__Data for processing__:
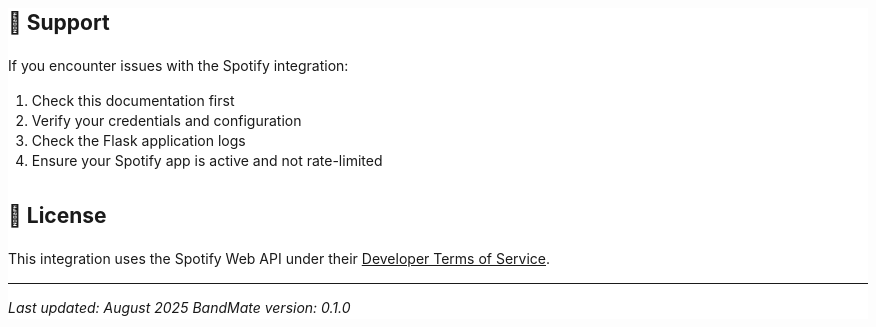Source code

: ## 🤝 Support

If you encounter issues with the Spotify integration:

1. Check this documentation first
2. Verify your credentials and configuration
3. Check the Flask application logs
4. Ensure your Spotify app is active and not rate-limited

## 📄 License

This integration uses the Spotify Web API under their [Developer Terms of Service](https://developer.spotify.com/documentation/web-api/).

---

*Last updated: August 2025*
*BandMate version: 0.1.0*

__Assignment__:
Extract the source text from the records above, reproducing every line verbatim and omitting the pictures.

__Written solution__:
Source code

: ## 🤝 Support

If you encounter issues with the Spotify integration:

1. Check this documentation first
2. Verify your credentials and configuration
3. Check the Flask application logs
4. Ensure your Spotify app is active and not rate-limited

## 📄 License

This integration uses the Spotify Web API under their [Developer Terms of Service](https://developer.spotify.com/documentation/web-api/).

---

*Last updated: August 2025*
*BandMate version: 0.1.0*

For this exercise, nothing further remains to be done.